Но главный стержень его подозрительности был направлен против СССР. Он, сам выходец из России (кстати, в КГБ его называли по старой фамилии, Гальпериным), в молодости крайне левый, искренне сожалел, что не может «взять под колпак» «Шин Бет» всех эмигрантов с Востока (треть населения Израиля). Но старался следить со всей тщательностью по крайней мере за теми, кто проявлял какую-нибудь социальную или политическую активность, хотя предполагал, что многие и многие тысячи промышленных рабочих, мелких торговцев и жителей кибуцев усердно строчат донесения своим хозяевам в КГБ. Харел мог оценить достоинства своих противников и был уверен, что они имеют своих шпионов в Израиле. Иногда бдительность приносила плоды; так, например, Харелу удалось установить, что два заметных деятеля, члена левой партии «МА-ПАМ», являются советскими агентами.

Контрразведка установила, что эксперт партии «МА-ПАМ» по Ближнему Востоку Аарон Коэн регулярно встречается в Тель-Авиве с резидентом КГБ, который работал под прикрытием советского посольства и обладал дипломатическим статусом. В 1958 году Коэн был арестован. В суде обвиняемый признал встречи с советским дипломатом, но отрицал передачу ему секретной информации. Товарищи по партии «МАПАМ» встали на его защиту и обвинили Харела в фабрикации дела (такие обвинения звучали неоднократно и были в известной мере небезосновательны — Харел проявил себя выдающимся мастером интриги; надо отметить, что если он и устраивал инсинуации, то делал это безукоризненно). Коэн был признан виновным и осужден на пять лет лишения свободы; партайге-носсе подали апелляцию, по-видимому, небезосновательную — во всяком случае Верховный суд Израиля нашел возможным сократить этот срок наполовину.

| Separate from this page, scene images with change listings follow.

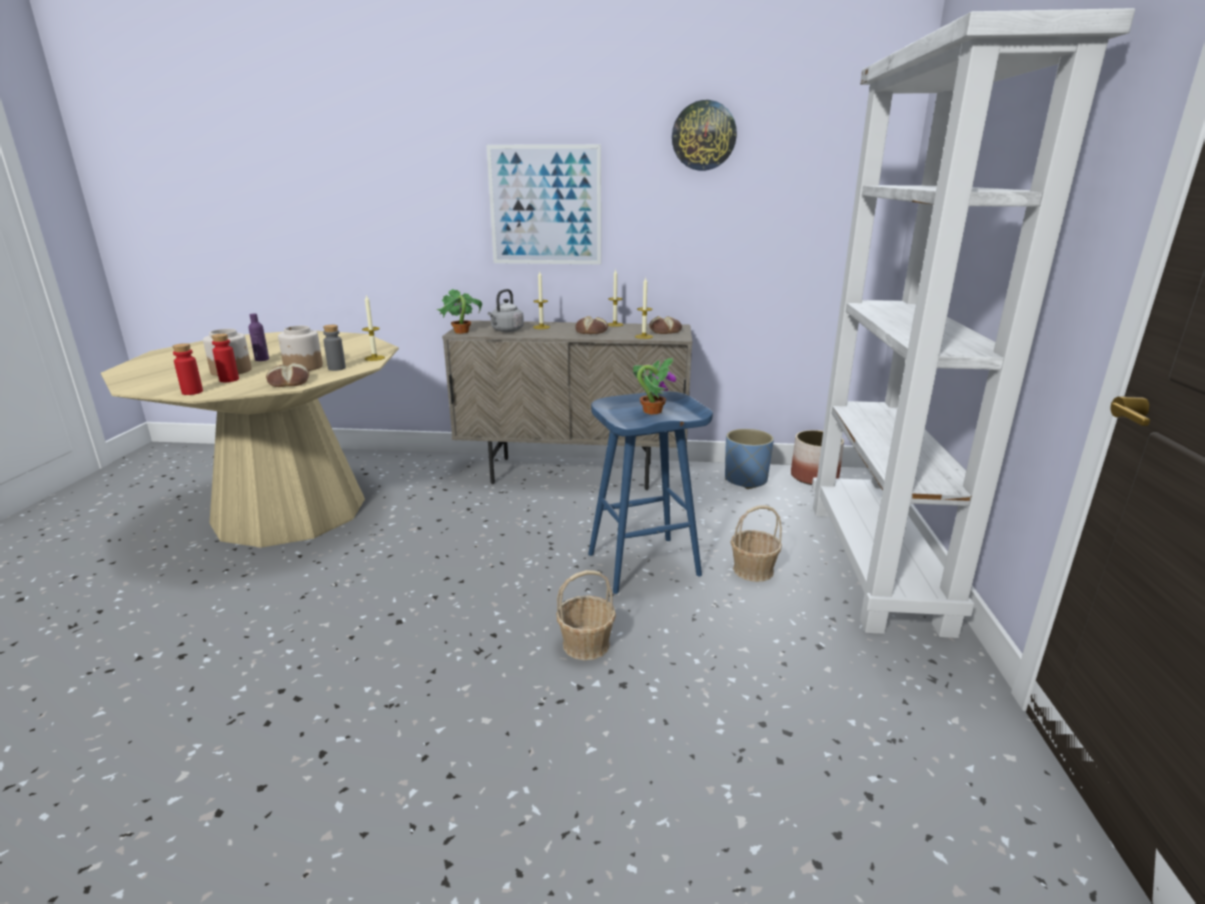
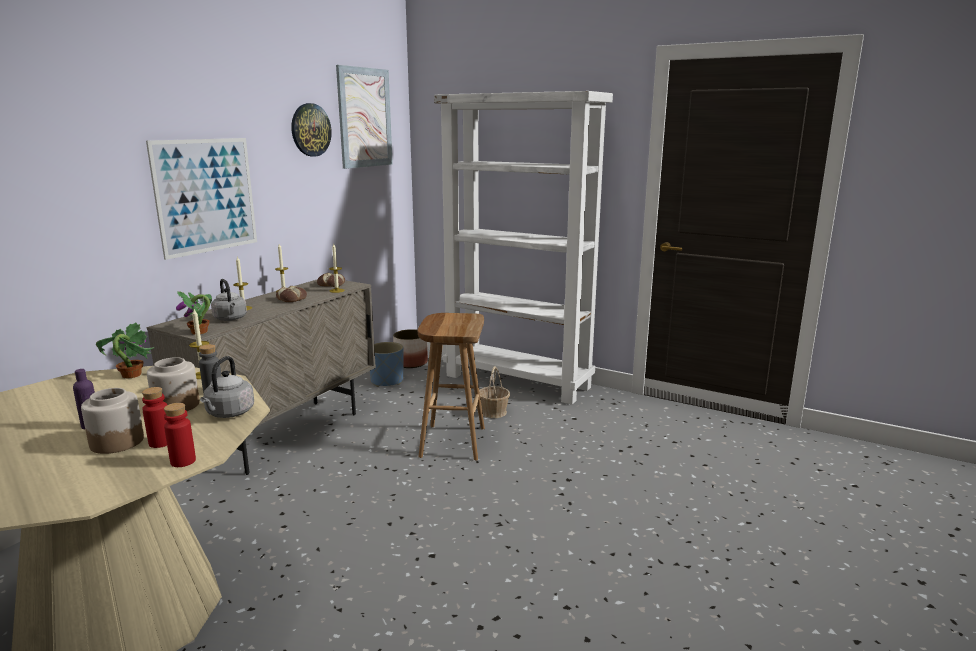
camera: 65 degrees left, 5 degrees down
(288, 382) = (229, 413): bread -> grey kettle
(586, 644) = (523, 482): basket -> none
(644, 563) = (452, 441): blue stool -> brown stool
(652, 411) = (459, 325): potted plant -> potted plant (131, 375)
(812, 118) = (365, 118): none -> picture

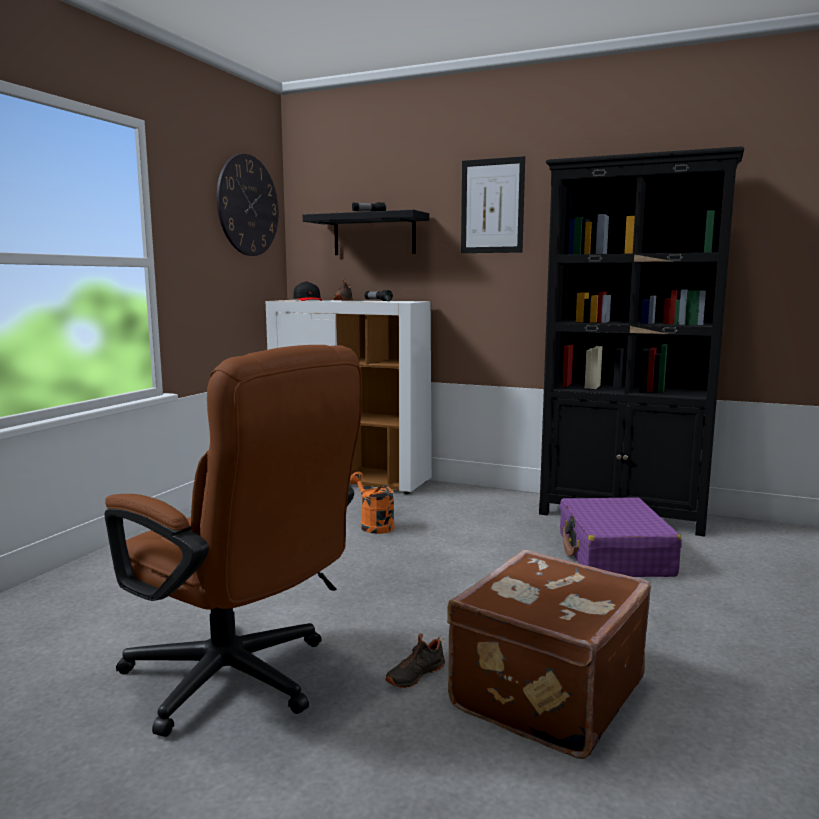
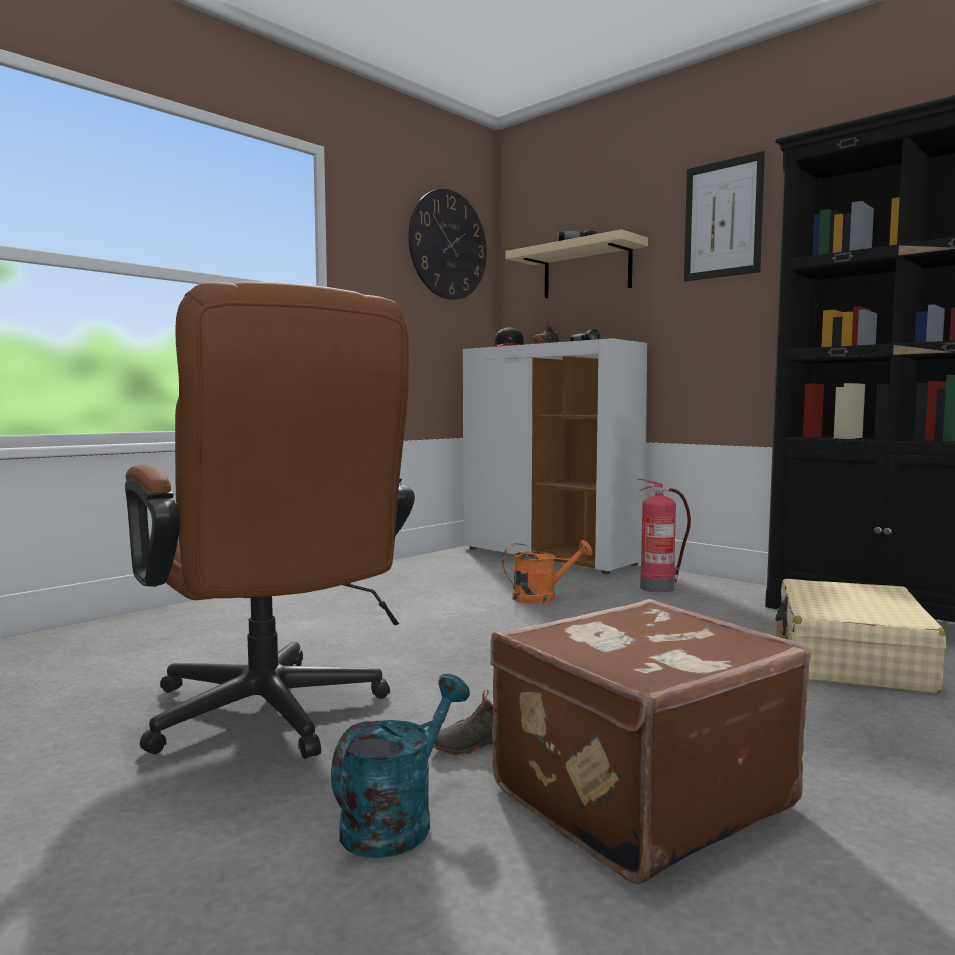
camera: 20 degrees right, 5 degrees down
(373, 525) = (542, 597): orange watering can -> orange watering can turned 90 degrees clockwise
(374, 235) = (586, 270): black shelf -> beige shelf
(403, 749) = (397, 820): none -> turquoise watering can
(455, 504) = (659, 588): none -> fire extinguisher
(614, 554) = (850, 658): purple suitcase -> beige suitcase

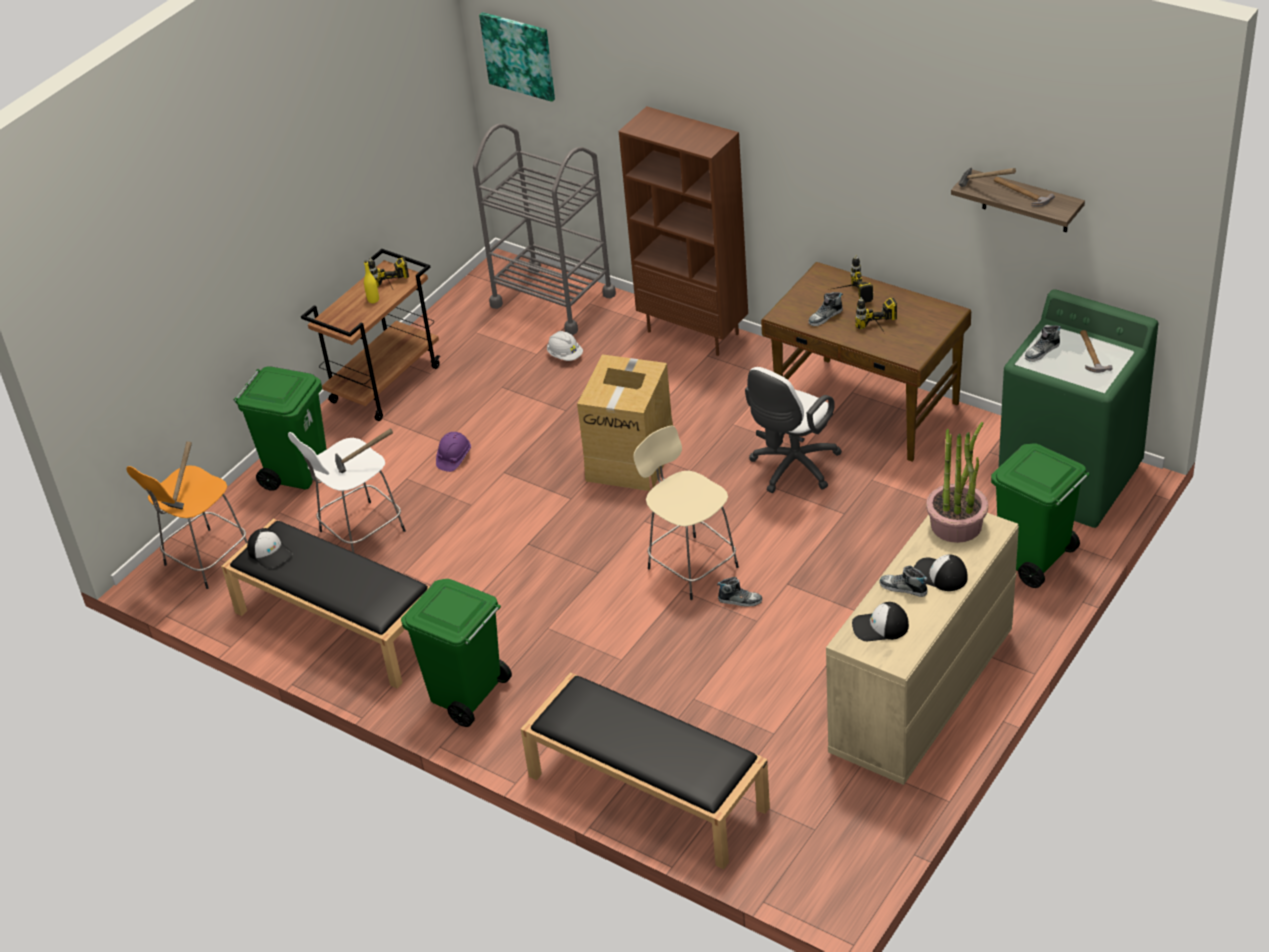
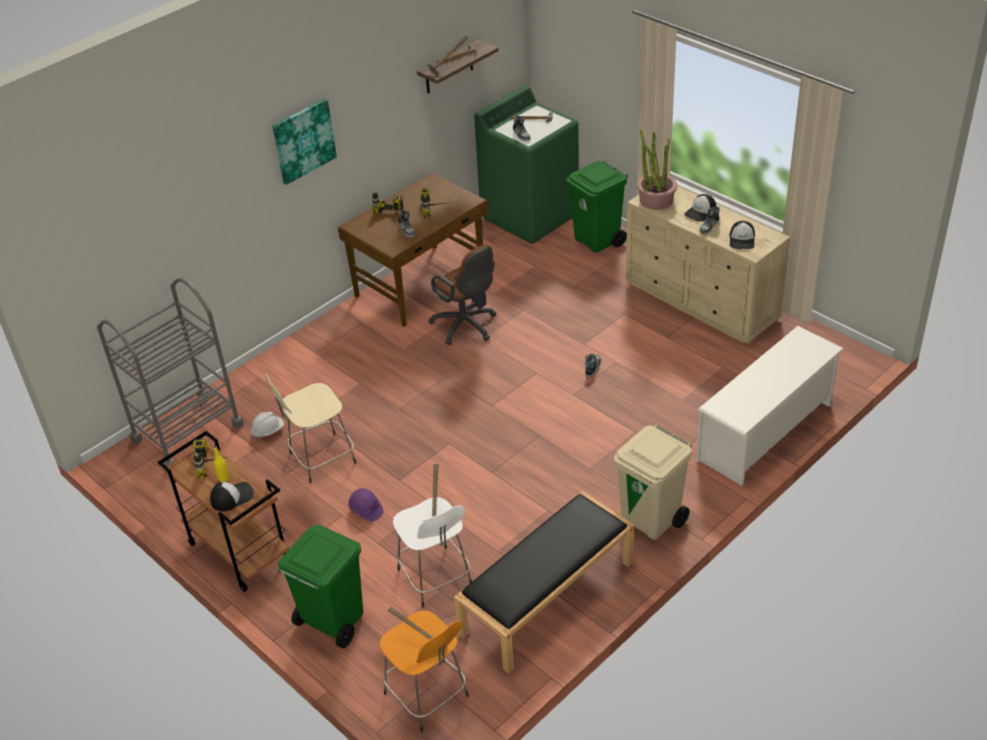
camera: 80 degrees left, 0 degrees up
(270, 552) = (508, 593): cap -> cap (232, 497)
(467, 696) = (651, 520): green trash can -> beige trash can
(519, 55) = (76, 259): picture -> picture (303, 141)
(631, 458) = (417, 405): cardboard box -> none
(645, 792) = (765, 432): black bench -> white shoe rack
(690, 566) = (549, 387): beige stool -> beige stool (320, 459)
(694, 332) = (283, 356): brown bookcase -> none
(792, 469) = (467, 327): white office chair -> brown office chair

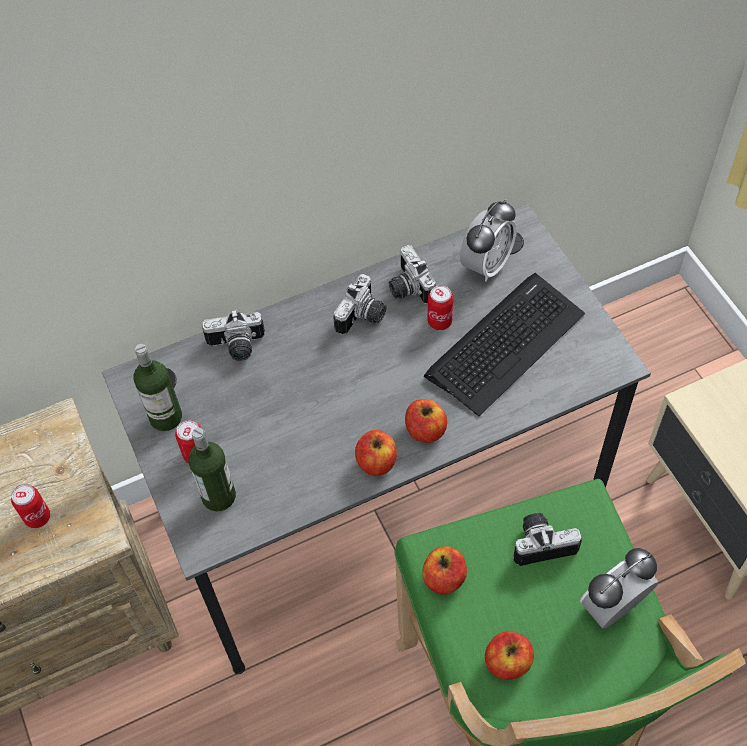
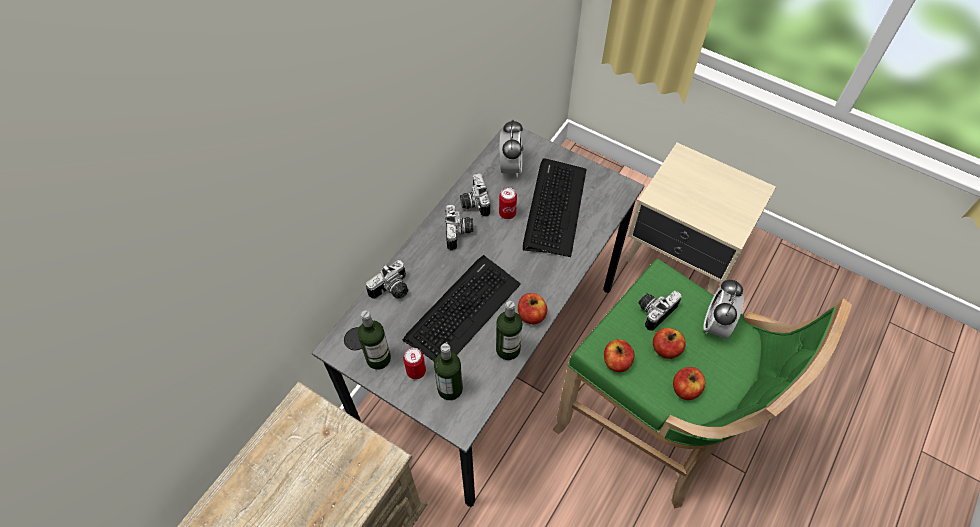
camera: 35 degrees left, 0 degrees up
(37, 517) = (333, 471): can -> none
(299, 413) = (463, 310): none -> keyboard
(318, 488) = (508, 349): none -> bottle
(407, 288) = (473, 202): camera -> camera turned 45 degrees clockwise
(425, 430) = (546, 281): apple -> apple (666, 349)

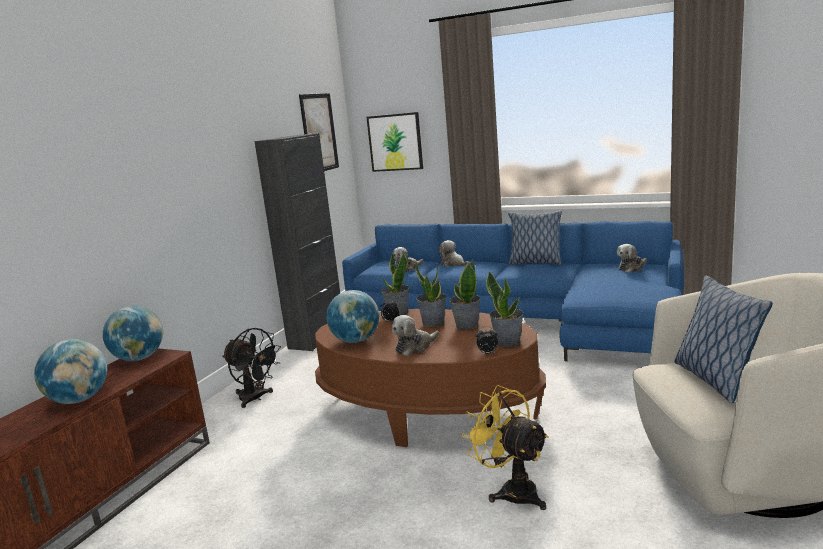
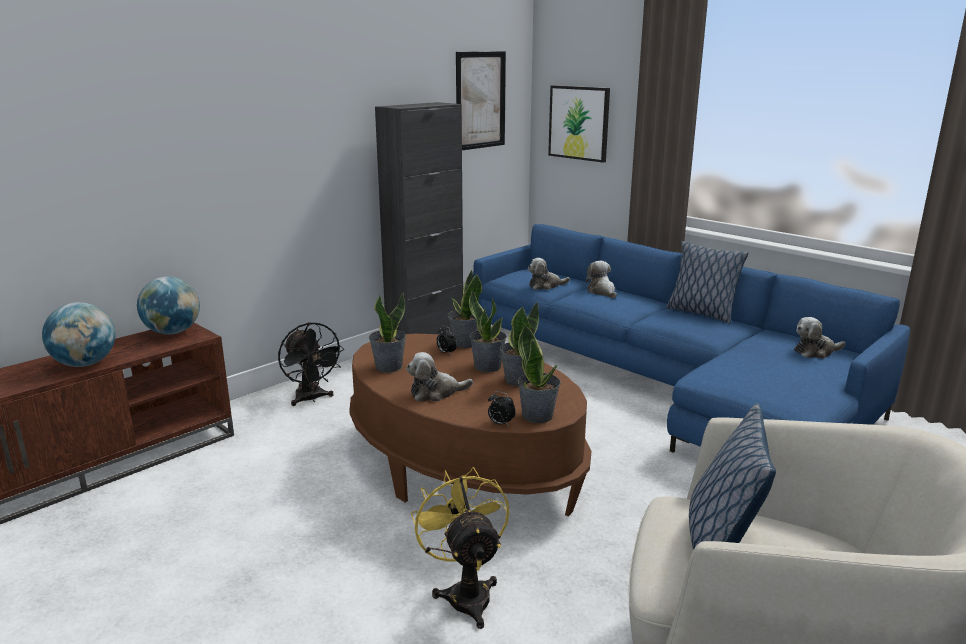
camera: 20 degrees right, 5 degrees up
(356, 340) = (388, 367): globe -> potted plant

Второй случай вошел в историю под названием «дела Беера». Контрразведка установила, что видный член партии «МАПАМ», подполковник Эзра Беер, который пользовался неограниченным доверием Бен-Гуриона и, по мнению Харела, находился в опасной близости к премьер-министру, работал на разведслужбу другой страны (до сих пор окончательно не выяснено, на какую именно, но предполагается работа на КГБ); во всяком случае, с точки зрения Израиля, он оказался предателем.